(Excerpts from a dataset)
+++

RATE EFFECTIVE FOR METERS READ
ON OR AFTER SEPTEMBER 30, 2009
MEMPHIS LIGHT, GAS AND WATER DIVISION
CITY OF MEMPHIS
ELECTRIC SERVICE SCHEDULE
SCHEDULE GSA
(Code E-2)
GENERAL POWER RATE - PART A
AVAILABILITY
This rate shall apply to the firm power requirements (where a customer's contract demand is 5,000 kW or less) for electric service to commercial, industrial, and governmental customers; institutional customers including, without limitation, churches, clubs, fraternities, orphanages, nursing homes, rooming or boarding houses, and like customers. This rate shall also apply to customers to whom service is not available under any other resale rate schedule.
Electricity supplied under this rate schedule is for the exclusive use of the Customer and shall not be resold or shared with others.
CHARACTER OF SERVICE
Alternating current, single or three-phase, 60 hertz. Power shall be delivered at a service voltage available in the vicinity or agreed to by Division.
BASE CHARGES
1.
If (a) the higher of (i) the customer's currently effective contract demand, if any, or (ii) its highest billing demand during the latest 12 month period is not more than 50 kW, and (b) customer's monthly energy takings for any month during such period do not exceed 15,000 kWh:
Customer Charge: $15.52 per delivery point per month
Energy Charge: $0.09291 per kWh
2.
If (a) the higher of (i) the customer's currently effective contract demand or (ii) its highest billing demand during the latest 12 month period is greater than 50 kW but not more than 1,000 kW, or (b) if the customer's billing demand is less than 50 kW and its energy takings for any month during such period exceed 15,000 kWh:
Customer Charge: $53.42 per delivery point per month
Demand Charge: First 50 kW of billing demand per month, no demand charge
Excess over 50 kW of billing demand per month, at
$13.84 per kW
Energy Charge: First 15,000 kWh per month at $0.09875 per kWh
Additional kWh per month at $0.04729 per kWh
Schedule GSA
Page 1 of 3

+++

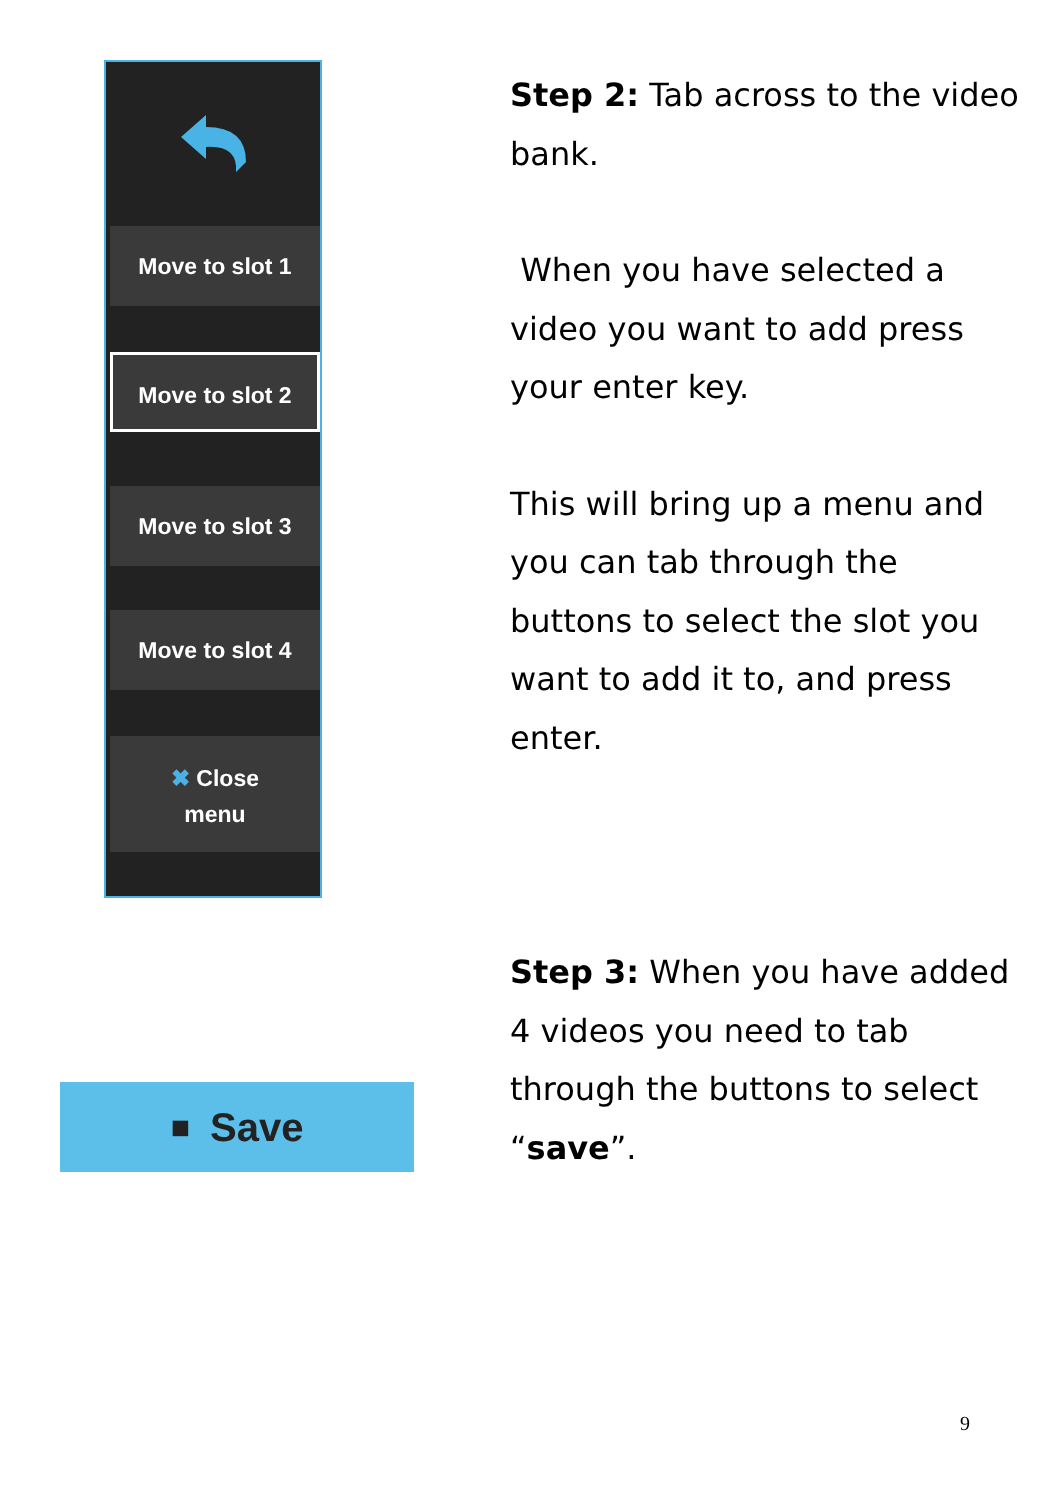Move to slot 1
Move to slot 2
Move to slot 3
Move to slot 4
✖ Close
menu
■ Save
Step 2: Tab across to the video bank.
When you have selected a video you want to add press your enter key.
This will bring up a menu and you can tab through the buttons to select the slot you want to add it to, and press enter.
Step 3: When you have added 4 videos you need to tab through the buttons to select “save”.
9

+++

_What this task involves_
Quote the data above from the line containing "Electricity supplied under" to the line containing "Alternating current, single", inclusive, and stop.

_Result below_
Electricity supplied under this rate schedule is for the exclusive use of the Customer and shall not be resold or shared with others.
CHARACTER OF SERVICE
Alternating current, single or three-phase, 60 hertz. Power shall be delivered at a service voltage available in the vicinity or agreed to by Division.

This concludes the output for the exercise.